DATA TO PROCESS ->
* * * * *

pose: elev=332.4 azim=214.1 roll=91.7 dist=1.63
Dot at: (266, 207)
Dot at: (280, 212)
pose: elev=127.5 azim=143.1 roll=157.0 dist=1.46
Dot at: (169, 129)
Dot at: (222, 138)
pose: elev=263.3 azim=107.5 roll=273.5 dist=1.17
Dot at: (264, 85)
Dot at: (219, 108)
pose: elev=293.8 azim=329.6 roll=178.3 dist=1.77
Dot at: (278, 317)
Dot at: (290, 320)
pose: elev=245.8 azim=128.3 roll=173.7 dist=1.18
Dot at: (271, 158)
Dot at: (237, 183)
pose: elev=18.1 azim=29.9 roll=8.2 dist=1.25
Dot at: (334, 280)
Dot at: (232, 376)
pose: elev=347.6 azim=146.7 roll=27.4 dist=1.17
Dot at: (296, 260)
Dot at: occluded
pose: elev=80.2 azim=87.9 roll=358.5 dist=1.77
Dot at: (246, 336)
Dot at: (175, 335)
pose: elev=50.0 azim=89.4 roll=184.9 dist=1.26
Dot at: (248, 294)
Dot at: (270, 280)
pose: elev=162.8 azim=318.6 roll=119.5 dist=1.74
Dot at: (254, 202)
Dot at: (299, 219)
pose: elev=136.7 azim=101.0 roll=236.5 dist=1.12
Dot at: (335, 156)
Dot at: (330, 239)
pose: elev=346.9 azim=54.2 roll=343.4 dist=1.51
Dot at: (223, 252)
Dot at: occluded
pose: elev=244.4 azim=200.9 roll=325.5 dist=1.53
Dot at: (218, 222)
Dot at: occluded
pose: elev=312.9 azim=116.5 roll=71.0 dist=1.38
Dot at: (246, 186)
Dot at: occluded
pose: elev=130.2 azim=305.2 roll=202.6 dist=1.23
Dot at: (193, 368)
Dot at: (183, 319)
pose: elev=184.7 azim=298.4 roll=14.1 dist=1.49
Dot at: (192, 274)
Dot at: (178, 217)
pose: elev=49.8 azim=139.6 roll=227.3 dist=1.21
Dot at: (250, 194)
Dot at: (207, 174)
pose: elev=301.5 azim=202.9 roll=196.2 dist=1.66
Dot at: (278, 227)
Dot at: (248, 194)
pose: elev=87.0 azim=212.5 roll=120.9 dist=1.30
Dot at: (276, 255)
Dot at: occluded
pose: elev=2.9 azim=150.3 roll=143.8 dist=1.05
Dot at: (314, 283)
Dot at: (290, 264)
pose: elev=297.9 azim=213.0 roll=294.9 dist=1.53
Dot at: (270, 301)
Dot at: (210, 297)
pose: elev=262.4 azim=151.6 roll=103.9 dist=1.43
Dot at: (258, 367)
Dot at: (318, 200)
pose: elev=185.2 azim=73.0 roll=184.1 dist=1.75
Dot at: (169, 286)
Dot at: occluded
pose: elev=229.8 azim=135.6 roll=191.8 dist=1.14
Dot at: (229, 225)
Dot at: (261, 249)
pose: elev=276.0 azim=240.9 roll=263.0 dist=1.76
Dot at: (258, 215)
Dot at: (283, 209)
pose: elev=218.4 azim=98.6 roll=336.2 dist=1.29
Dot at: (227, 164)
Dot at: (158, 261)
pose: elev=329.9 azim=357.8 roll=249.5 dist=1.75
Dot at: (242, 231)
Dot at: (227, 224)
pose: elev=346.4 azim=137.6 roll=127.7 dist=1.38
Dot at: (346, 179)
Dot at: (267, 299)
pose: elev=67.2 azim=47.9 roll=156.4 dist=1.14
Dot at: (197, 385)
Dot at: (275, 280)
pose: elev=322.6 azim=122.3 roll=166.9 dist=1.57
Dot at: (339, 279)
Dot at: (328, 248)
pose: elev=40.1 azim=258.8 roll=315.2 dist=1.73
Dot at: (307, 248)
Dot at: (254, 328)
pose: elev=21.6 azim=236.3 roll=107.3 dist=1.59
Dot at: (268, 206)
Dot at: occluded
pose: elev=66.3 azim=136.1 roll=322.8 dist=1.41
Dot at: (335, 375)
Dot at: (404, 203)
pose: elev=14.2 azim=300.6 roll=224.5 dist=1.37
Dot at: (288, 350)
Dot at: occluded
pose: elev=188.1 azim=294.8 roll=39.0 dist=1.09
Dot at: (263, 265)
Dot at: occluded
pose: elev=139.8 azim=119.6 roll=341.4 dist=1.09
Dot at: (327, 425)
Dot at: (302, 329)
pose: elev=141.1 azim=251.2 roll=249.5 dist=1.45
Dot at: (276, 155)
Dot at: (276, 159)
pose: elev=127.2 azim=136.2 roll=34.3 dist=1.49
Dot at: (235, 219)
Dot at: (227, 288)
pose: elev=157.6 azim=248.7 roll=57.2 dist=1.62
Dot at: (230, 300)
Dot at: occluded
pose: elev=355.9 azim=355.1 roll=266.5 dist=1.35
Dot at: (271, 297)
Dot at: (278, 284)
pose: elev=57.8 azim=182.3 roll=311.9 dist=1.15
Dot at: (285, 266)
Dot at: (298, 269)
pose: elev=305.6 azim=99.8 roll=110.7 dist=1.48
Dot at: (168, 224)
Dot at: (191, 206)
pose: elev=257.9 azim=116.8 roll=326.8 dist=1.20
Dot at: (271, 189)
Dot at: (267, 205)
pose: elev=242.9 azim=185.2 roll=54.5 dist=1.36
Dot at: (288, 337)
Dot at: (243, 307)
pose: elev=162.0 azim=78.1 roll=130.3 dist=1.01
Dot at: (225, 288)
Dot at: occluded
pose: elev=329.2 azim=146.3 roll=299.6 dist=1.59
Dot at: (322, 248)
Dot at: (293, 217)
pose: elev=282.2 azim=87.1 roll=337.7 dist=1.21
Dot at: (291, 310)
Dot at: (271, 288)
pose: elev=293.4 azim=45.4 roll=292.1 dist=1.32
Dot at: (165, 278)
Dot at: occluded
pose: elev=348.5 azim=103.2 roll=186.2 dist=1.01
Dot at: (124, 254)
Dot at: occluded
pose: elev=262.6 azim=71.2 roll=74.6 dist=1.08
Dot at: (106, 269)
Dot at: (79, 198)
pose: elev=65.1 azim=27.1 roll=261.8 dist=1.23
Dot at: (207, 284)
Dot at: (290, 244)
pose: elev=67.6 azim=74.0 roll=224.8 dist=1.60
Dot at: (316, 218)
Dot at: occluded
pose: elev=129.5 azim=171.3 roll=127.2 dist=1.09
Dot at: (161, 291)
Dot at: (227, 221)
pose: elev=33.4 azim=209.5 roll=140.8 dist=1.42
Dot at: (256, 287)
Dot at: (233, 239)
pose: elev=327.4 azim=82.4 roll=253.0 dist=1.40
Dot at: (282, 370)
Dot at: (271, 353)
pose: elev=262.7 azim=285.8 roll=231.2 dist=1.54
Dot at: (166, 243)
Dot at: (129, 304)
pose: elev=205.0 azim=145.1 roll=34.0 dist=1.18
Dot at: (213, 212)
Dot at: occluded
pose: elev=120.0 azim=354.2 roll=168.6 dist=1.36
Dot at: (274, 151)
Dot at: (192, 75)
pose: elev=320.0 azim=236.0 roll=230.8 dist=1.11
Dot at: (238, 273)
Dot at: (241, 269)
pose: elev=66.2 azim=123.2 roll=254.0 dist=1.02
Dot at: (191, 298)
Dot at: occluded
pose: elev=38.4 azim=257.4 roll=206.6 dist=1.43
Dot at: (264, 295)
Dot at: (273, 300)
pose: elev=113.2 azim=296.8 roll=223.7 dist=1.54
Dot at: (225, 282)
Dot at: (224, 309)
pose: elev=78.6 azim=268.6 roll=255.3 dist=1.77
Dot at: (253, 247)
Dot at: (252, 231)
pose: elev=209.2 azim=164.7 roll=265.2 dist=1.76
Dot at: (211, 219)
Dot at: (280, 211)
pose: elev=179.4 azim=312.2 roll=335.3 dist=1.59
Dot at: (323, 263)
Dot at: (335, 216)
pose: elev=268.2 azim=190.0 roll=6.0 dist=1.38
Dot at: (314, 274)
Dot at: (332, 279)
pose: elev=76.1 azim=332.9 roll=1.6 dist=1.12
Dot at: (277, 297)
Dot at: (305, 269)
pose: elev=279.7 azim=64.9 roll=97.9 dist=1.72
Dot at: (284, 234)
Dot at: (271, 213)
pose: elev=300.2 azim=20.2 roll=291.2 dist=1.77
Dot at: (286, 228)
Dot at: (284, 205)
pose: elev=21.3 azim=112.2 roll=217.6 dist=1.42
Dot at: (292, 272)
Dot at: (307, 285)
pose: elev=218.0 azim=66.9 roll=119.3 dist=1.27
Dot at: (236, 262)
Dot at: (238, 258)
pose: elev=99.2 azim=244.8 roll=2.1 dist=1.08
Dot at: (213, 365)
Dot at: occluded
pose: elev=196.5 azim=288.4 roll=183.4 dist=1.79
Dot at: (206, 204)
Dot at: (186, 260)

* * * * *

Please format the part of the entries that opens with the line containing "pose: elev=209.2 azim=164.7" and closes with the line containing "Dot at: (332, 279)" as a JSON list of strings, one string per line, leaving out blank lines.

[
  "pose: elev=209.2 azim=164.7 roll=265.2 dist=1.76",
  "Dot at: (211, 219)",
  "Dot at: (280, 211)",
  "pose: elev=179.4 azim=312.2 roll=335.3 dist=1.59",
  "Dot at: (323, 263)",
  "Dot at: (335, 216)",
  "pose: elev=268.2 azim=190.0 roll=6.0 dist=1.38",
  "Dot at: (314, 274)",
  "Dot at: (332, 279)"
]